# A question for my EP and A Capella Brethren...



## Southern Presbyterian (Sep 6, 2007)

This thread relates back to this thread.


Okay, now for the question...

If you found yourself on vacation in an area where there are not EP and/or A Capella congregations, would you in good conscience be able to worship with a reformed but non-EP/A Capella congregation? (I would assume though, at the very least, that you would not participate in the singing portion of the service.)


----------



## NaphtaliPress (Sep 6, 2007)

Yes; in fact I am currently a member of a non EP, and very non acappella reformed congregation. I also know that at my previous acapella EP church, other members and at least one elder would attend the best church they could, if they held to the gospel, while on vacation. Sometimes we vacation in wastelands, but, let me put it this way, acapella EP does not equate to some kind of perfectionist separatism.


----------



## MW (Sep 6, 2007)

NaphtaliPress said:


> but, let me put it this way, acapella EP does not equate to some kind of perfectionist separatism.

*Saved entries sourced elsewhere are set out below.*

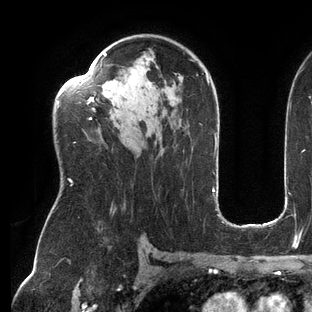
Breast MRI (dynamic contrast-enhanced), one axial slice. Slice 87 of 144 in the series (ordered by position). Cropped to one breast. Dynamic contrast-enhanced series, time point 2 of 6 at this slice position (early post-contrast). 3 T. TE 2.7 ms, TR 6.5 ms. 1.2 mm slice thickness. 312 × 312 image matrix, field of view 244 × 244 mm. Female patient.
Annotated regions visible in this slice (semi-automatic segmentation, software-assisted and operator-edited):
- enhancing-tissue mask used for the functional tumour volume (all voxels passing the contrast-enhancement thresholds inside the analysis volume; usually the tumour): bounding box <58,53,209,186> (left, top, right, bottom; pixels)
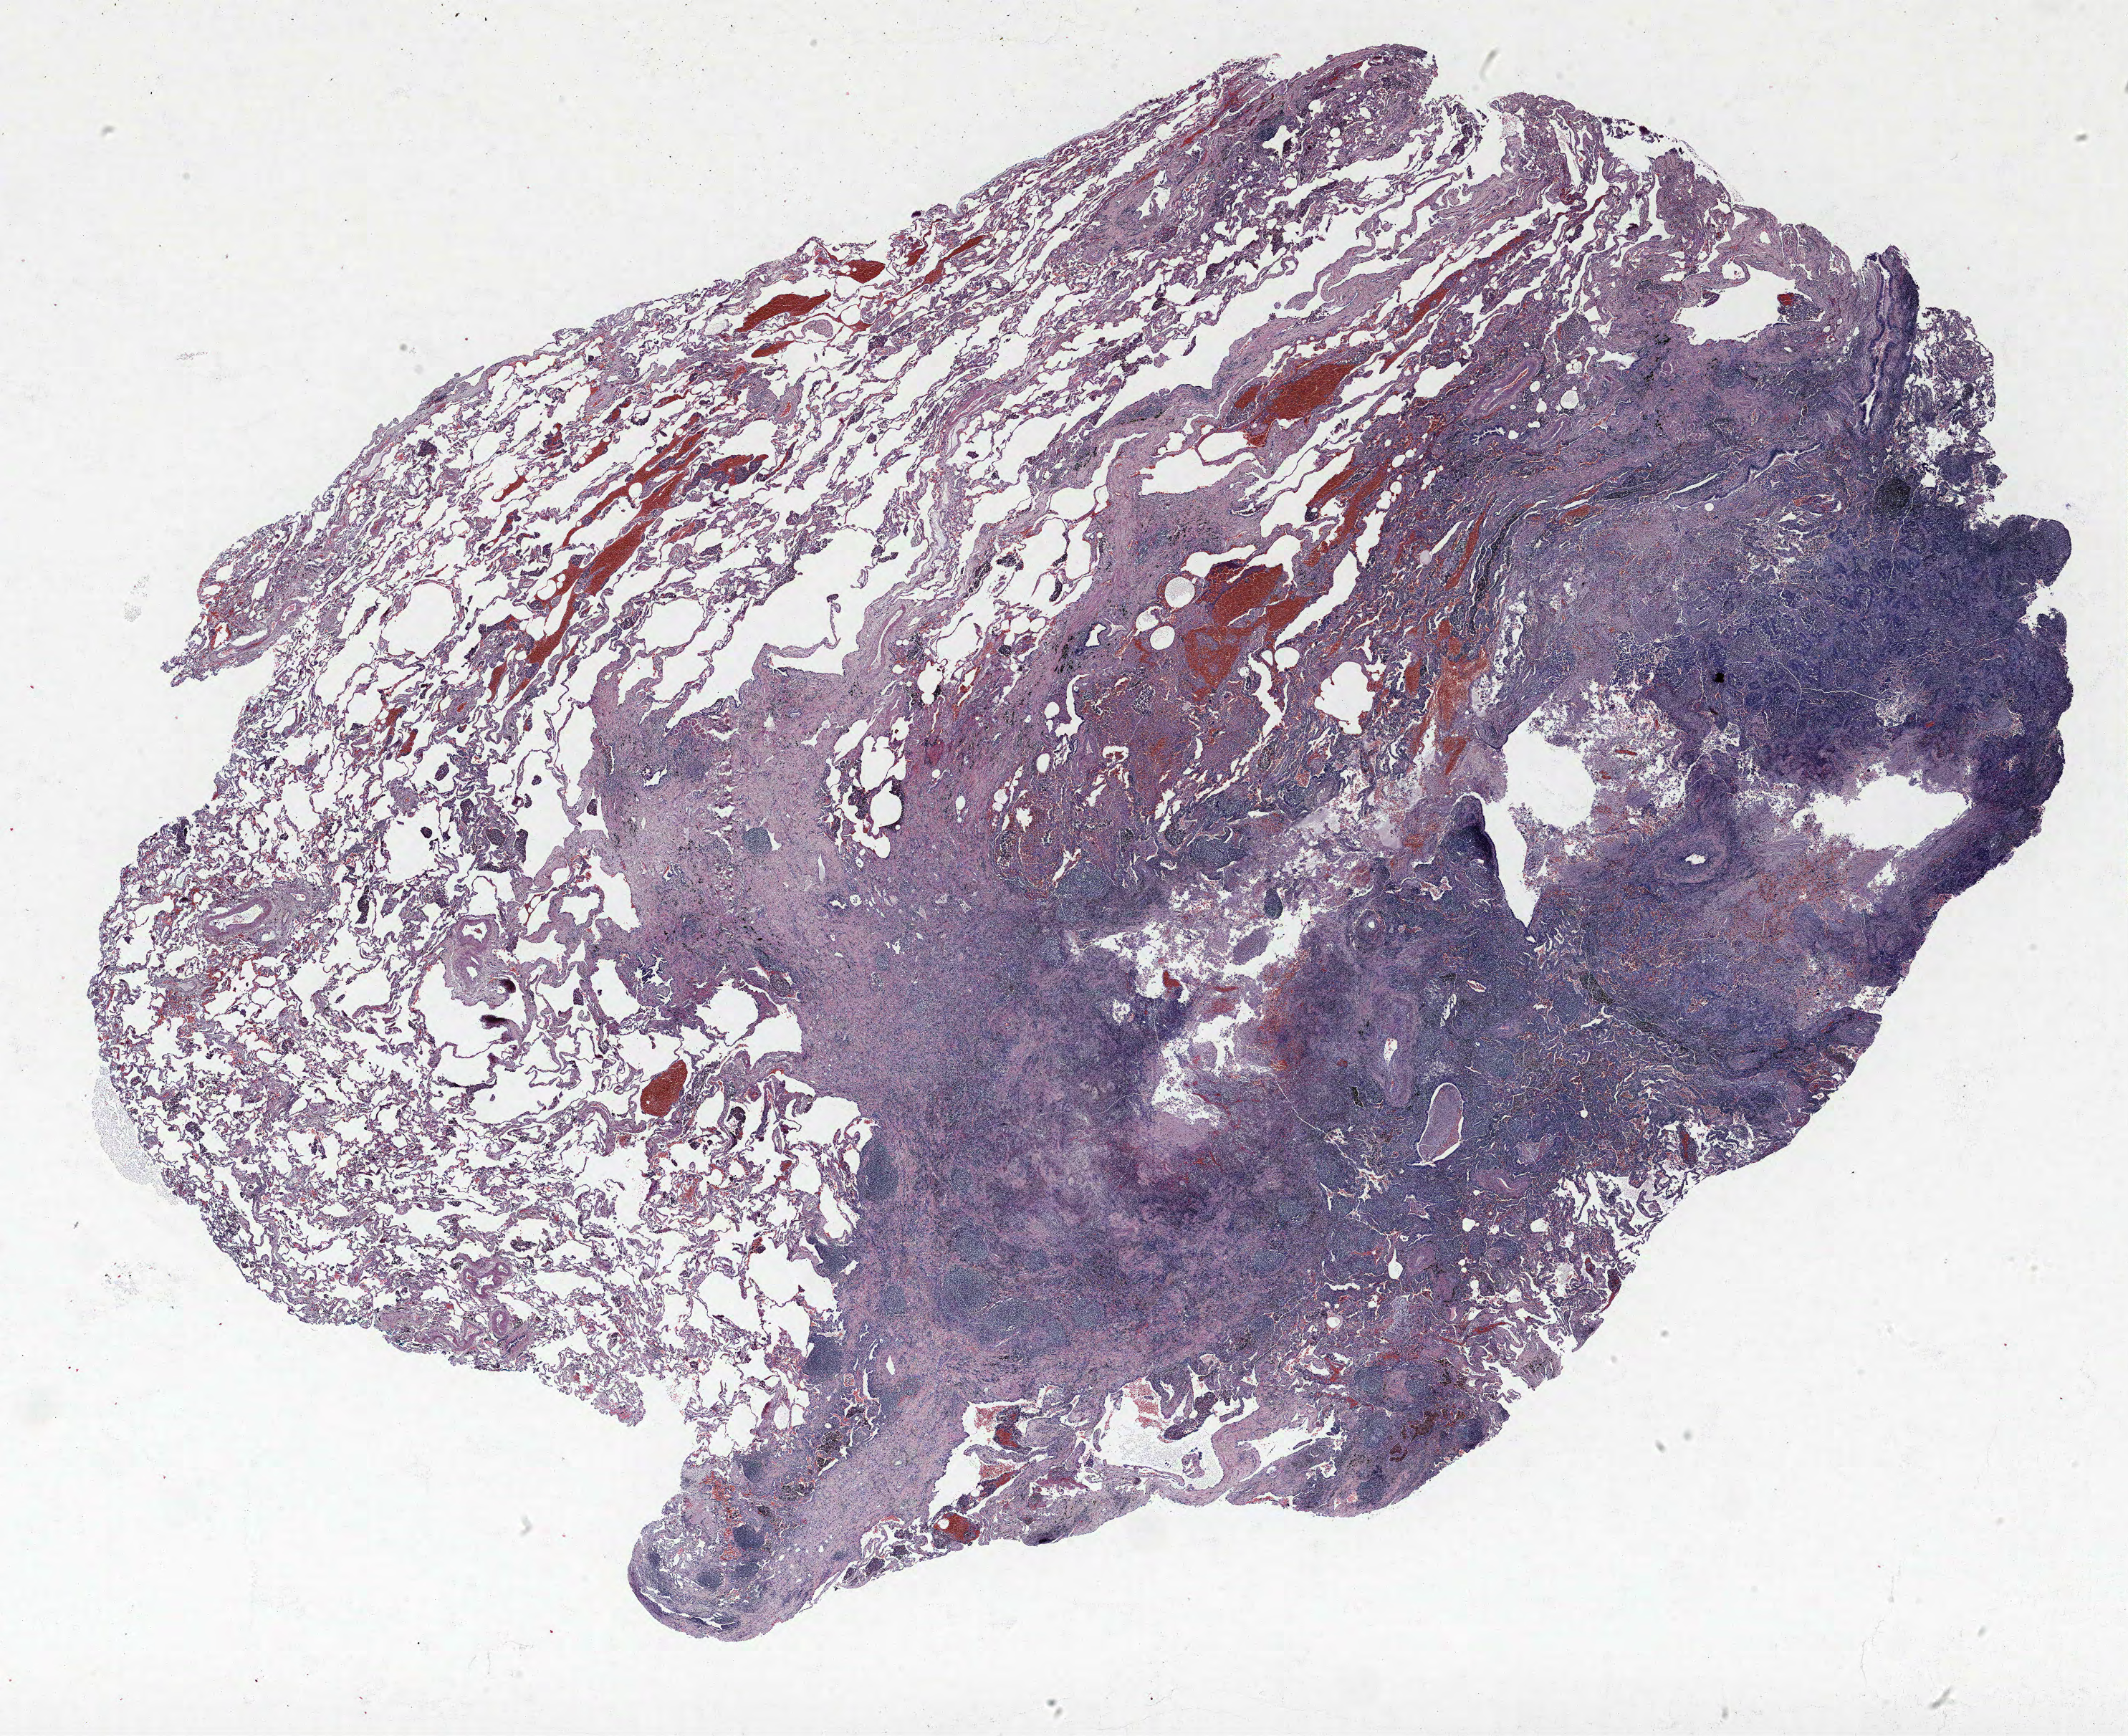
Whole-slide histology image, H&E-stained — shown as a low-resolution overview of the whole scanned area (about 23.8 x 19.4 mm, acquisition: 40x scan); formalin-fixed paraffin-embedded (FFPE) section; lung. Male, age 67 at enrolment. Grade: poorly differentiated (G3).
Primary tumour location (clinical record): right lower lobe. Tumour size (pathology): 25 mm. Participant's lung-cancer diagnosis: Adenocarcinoma, NOS (ICD-O-3 8140/3). Stage (AJCC 6th edition): IA.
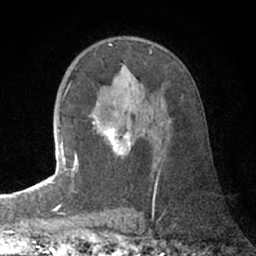
Breast MRI (dynamic contrast-enhanced), one axial slice; slice 44 of 66 in the series (ordered by position); cropped to one breast; dynamic contrast-enhanced series, time point 2 of 7 at this slice position (early post-contrast); 1.5 T; TE 3 ms, TR 6.2 ms; 2.4 mm slice thickness; 256 × 256 image matrix. Female patient.
Outlined on this slice (semi-automatically segmented with operator editing):
- enhancing-tissue mask used for the functional tumour volume (all voxels passing the contrast-enhancement thresholds inside the analysis volume; usually the tumour): bounding box <74,114,157,188> (left, top, right, bottom; pixels)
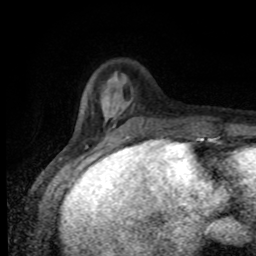
Breast MRI (dynamic contrast-enhanced), one axial slice. Slice 23 of 80 in the series (ordered by position). Cropped to one breast. Dynamic contrast-enhanced series, time point 2 of 8 at this slice position (early post-contrast). 1.5 T. TE 4.2 ms, TR 7 ms. 2 mm slice thickness. 256 × 256 image matrix, field of view 155 × 155 mm. Female patient.
Annotated regions visible in this slice (semi-automatic segmentation, software-assisted and operator-edited):
- enhancing-tissue mask used for the functional tumour volume (all voxels passing the contrast-enhancement thresholds inside the analysis volume; usually the tumour): box from (x=75, y=100) to (x=198, y=138) px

 We acknowledge fellow reformed churches as true churches of Christ, and seek to work with them as much as we can and as much as they allow us.


----------



## Southern Presbyterian (Sep 6, 2007)

NaphtaliPress said:


> but, let me put it this way, acapella EP does not equate to some kind of perfectionist separatism.



I had assumed by their presence on this board alone that the EP a capella folks are not separatists. I'm not trying to pigeonhole anyone. I'm just trying to determine where the line is drawn. The debates seem to be enjoined with much gusto and passion at times.


----------



## NaphtaliPress (Sep 6, 2007)

Southern Presbyterian said:


> The debates seem to be enjoined with much gusto and passion at times.


Well, this is true, but if you will excuse the sometimes over grumpy over enthusiastic EPs, we luv you nevertheless.


----------



## ADKing (Sep 7, 2007)

NaphtaliPress said:


> Sometimes we vacation in wastelands.



As sort of a momentary aside to the main topic here, it seems to me that this is a problem with far too many Christians today. We ought to incorporate into our vacation plans the high priority of worshipping in a good church. I think more members need to be warned against the unbiblical mentality of choosing someplace they want to go vacation first and then compromising on attendance in a biblical church. 

(Note that this comment is general and not directly related to the EP question).


----------



## VirginiaHuguenot (Sep 7, 2007)

ADKing said:


> NaphtaliPress said:
> 
> 
> > Sometimes we vacation in wastelands.
> ...



Good point, Adam. Here is a previous thread concerning this subject which may be of interest.


----------



## panta dokimazete (Sep 7, 2007)

NaphtaliPress said:


> Southern Presbyterian said:
> 
> 
> > The debates seem to be enjoined with much gusto and passion at times.
> ...


----------



## Southern Presbyterian (Sep 7, 2007)

{_Feeling_ the luv, and returning the same}


----------